Information provided.
----

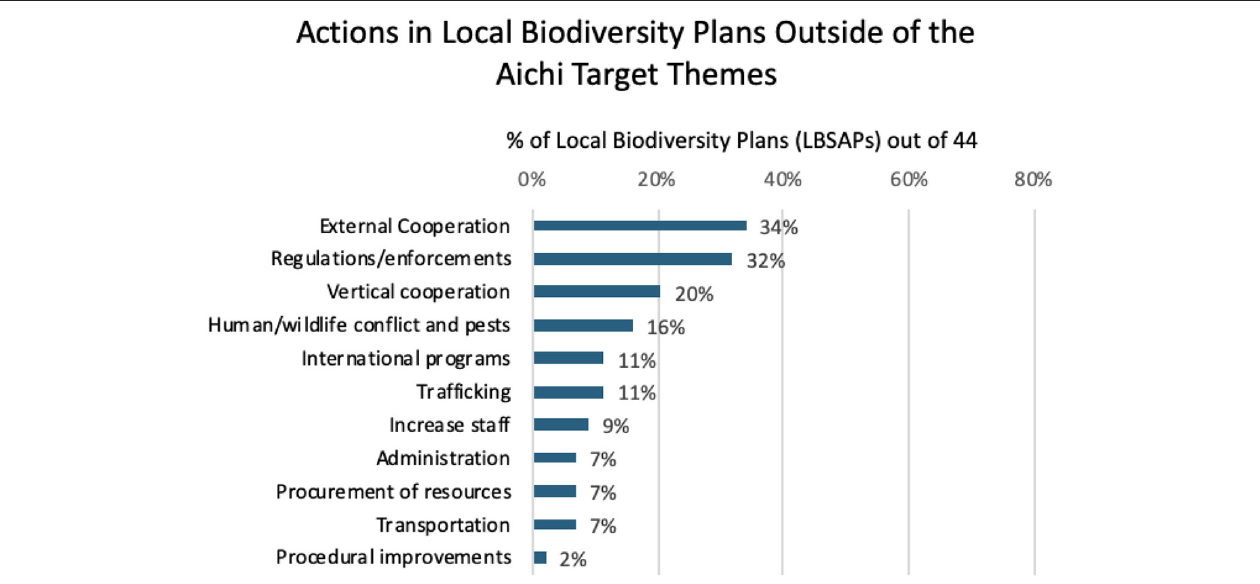
FIGURE 2 | Prevalence of other topics outside of the Aichi Biodiversity Target (AT) themes in local biodiversity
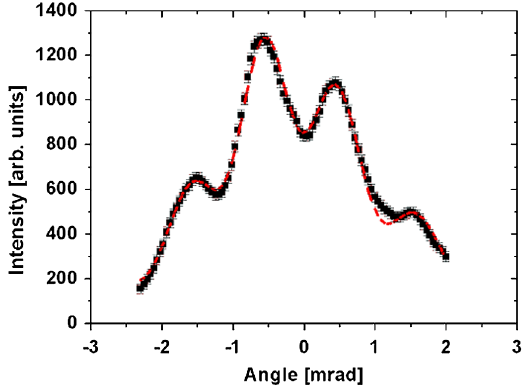
FIG. 12. ODRI angular distribution of a beam going through a slit displaced by 50 (cid:3) m with respect to the former case. Both experimental data (black squares) and a fit, based on the theo- retical model (red dashed line), are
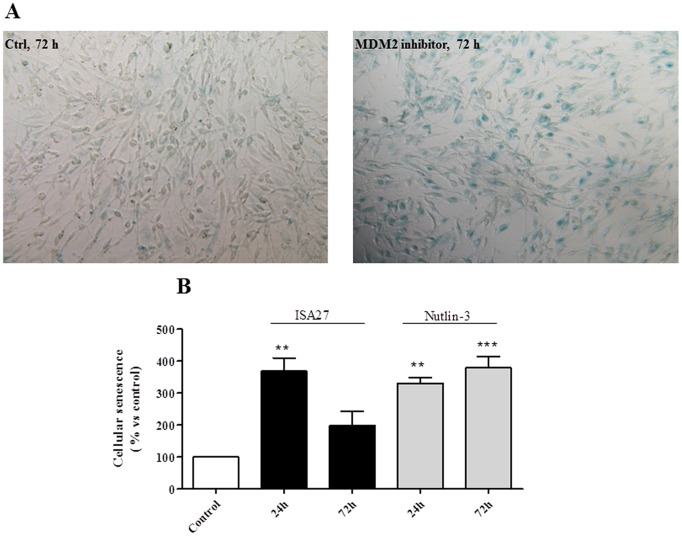
ISA27 induces U87MG cell senescence.
8A) Representative images of SA-β-Gal-expressing cells: The panel shows the SA-β-Gal-expressing MDM2 inhibitor-treated and untreated cells at 72 h. 8B) Percentage of SA-β-Gal-expressing cells: The number of SA-β-Gal-expressing cells was determined with respect to the total cells in each sample (untreated cells, ISA27- and Nutlin-3-treated cells). The percentage of SA-β-Gal-expressing MDM2 inhibitor-treated cells was then calculated with respect to the untreated cells, for which an arbitrary value of 100% was assigned.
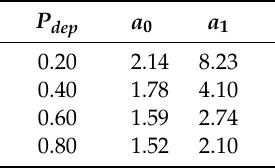
Table 4. Obtained constants a 0 and a 1 in Equations (10) and (11), for di ff erent probabilities of depassivation, P dep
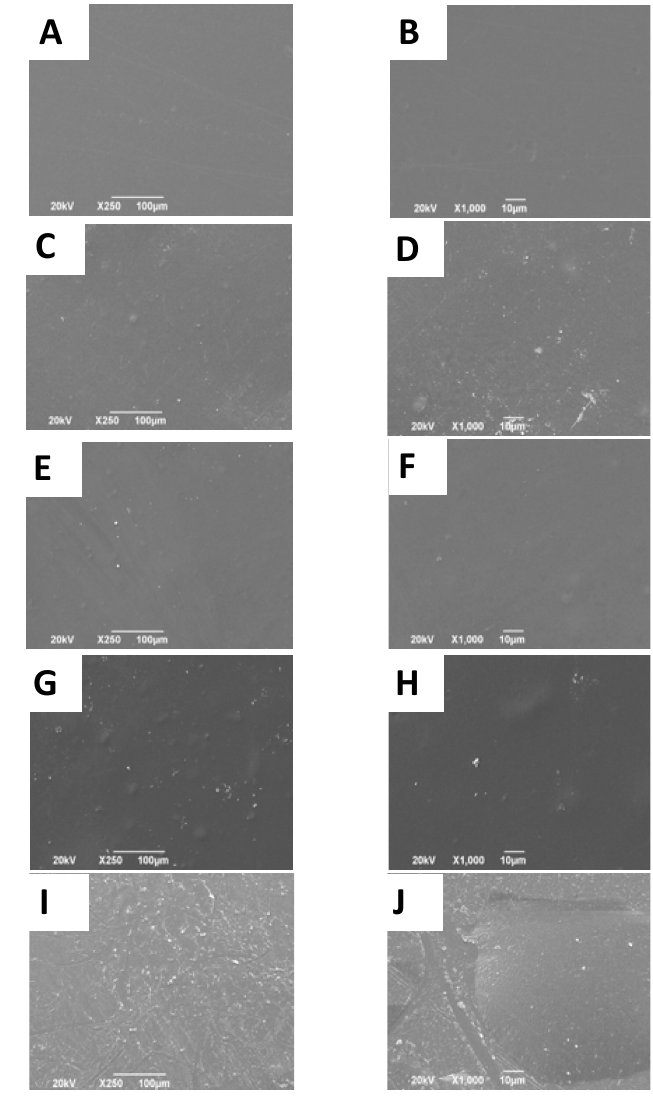
Figure 4. Morphology of the films: F1 (30 CS/70 PVA/0 ox-CNO) ( A ) at 250×, ( B ) at 1000×; F2 (29.75 CS/70 PVA/0.25 ox-CNO) ( C ) at 250×, ( D ) at 1000×; F3 (29.50 CS/70 PVA/0.50 ox-CNO) ( E ) at 250×, ( F ) at 1000×; F4 (29.25 CS/70 PVA/0.25 ox-CNO) ( G ) at 250×, ( H ) at 1000×; F5 (29.00 CS/70 PVA/1.00 ox-CNO), ( I ) at 250×, (J) at 1000×.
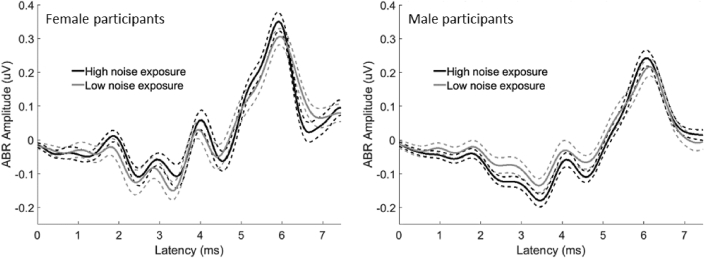
Group-level grand averaged ABR waveforms. Black lines denote the high noise exposure group (n = 32, nine female) and grey lines denote the low noise exposure group (n = 30, 12 female). Solid lines represent the average and dashed lines represent the standard error. In both panels, the grand average was created by first averaging across left and right ears within subjects, and then averaging across subjects.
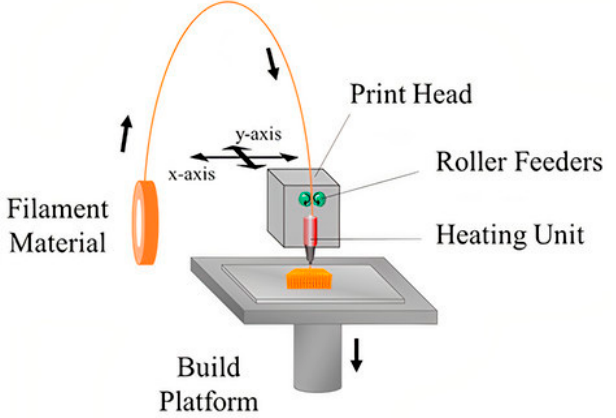
Figure 4. Fused Deposition Modeling. Reprinted with permission from Tamay, D., et al. 3D and 4D Printing of Polymers for Tissue Engineering Applications. Frontiers in Bioengineering and Biotechnology 7. Copyright (2019) Frontiers [110].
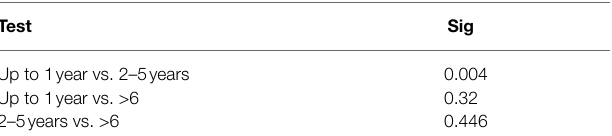
TABLE 8 | Post-hoc test.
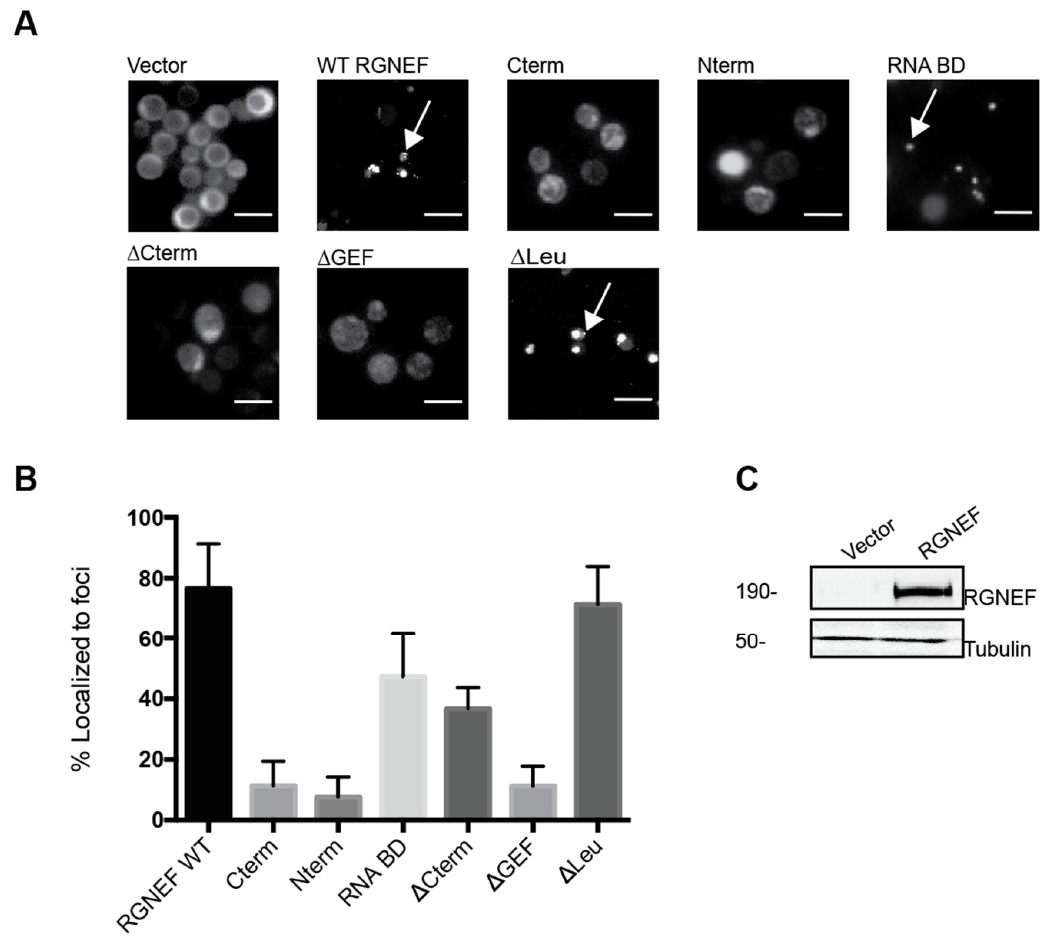
Figure 2. RGNEF-YFP localization in yeast. ( A ) RGNEF-YFP (wild type full length and truncated variants) localization and inclusion formation was observed using fluorescence microscopy in live yeast cells. Arrows indicate inclusions. The scale bar corresponds to 10 μm ( B ) Bar graph represents the quantification of data as shown in A as percentile of cell containing inclusions. ( C ) RGNEF expression is shown by Western blot analysis. Error bars represent standard deviations.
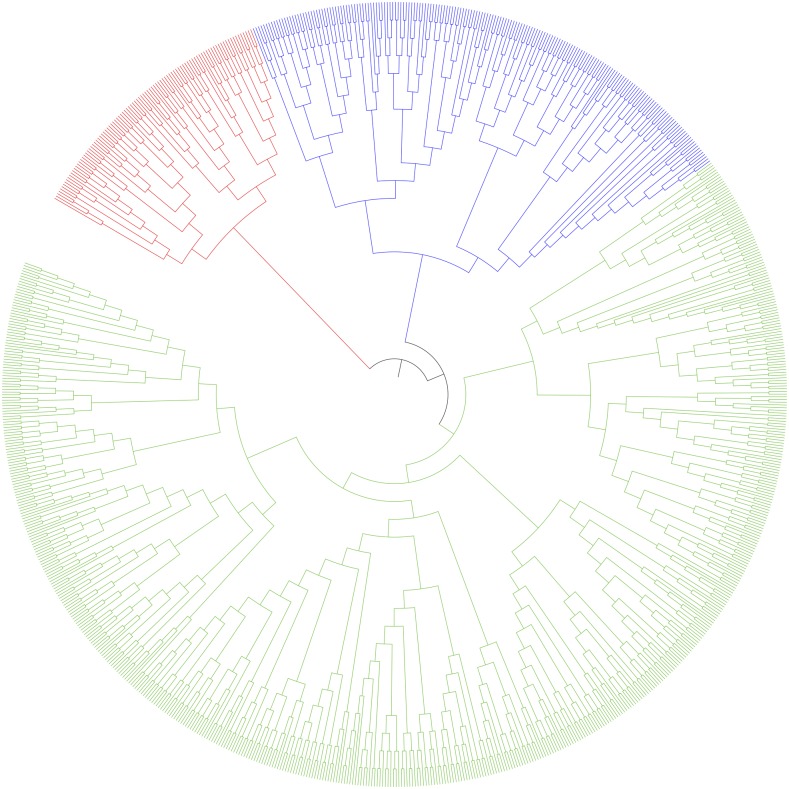
Global pattern of genetic differentiation. Distance tree based on a custom distance matrix measuring the number of shared alleles over the total number of alleles between two individuals. The tree was constructed using the Ward clustering algorithm. The distances are not represented to scale on the tree so as to make the dendrogram more readable. Red, wild/landrace; Blue, winter; Green, spring.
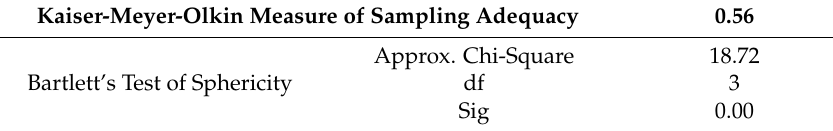
Table 6. Kaiser-Meyer-Olkin and Bartlett test results.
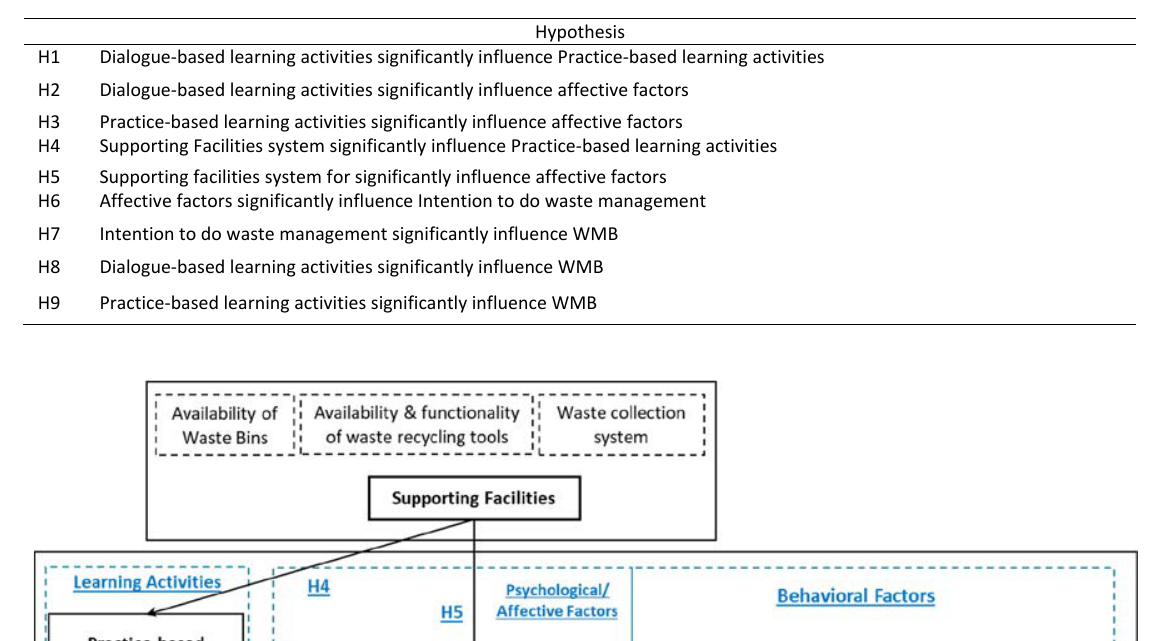
Table 2. Hypotheses of the quantitative phase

----

About this exercise.
Determine how many lines of the records above contain the word "test", and report only that number.

Reply.
2